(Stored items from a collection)

⟨

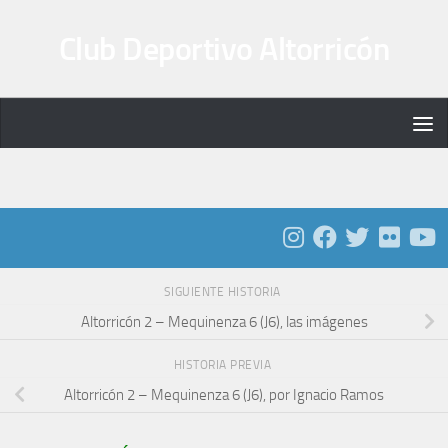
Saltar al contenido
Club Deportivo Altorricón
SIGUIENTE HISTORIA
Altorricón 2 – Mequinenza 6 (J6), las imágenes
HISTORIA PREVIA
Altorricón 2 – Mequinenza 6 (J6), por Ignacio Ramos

⟩
⟨

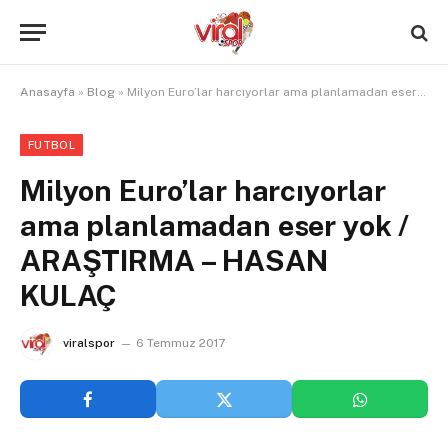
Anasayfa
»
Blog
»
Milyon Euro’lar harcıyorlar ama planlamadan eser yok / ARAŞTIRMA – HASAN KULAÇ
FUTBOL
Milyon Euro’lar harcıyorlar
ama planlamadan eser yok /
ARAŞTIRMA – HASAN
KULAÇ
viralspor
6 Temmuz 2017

⟩

WHAT IS BEING ASKED:
Give back, word for word, only the lines above from the line holding "Club Deportivo Altorricón" to the line holding "Altorricón 2 – Mequinenza 6 (J6), por", both included.

ANSWER TO THIS TASK:
Club Deportivo Altorricón
SIGUIENTE HISTORIA
Altorricón 2 – Mequinenza 6 (J6), las imágenes
HISTORIA PREVIA
Altorricón 2 – Mequinenza 6 (J6), por Ignacio Ramos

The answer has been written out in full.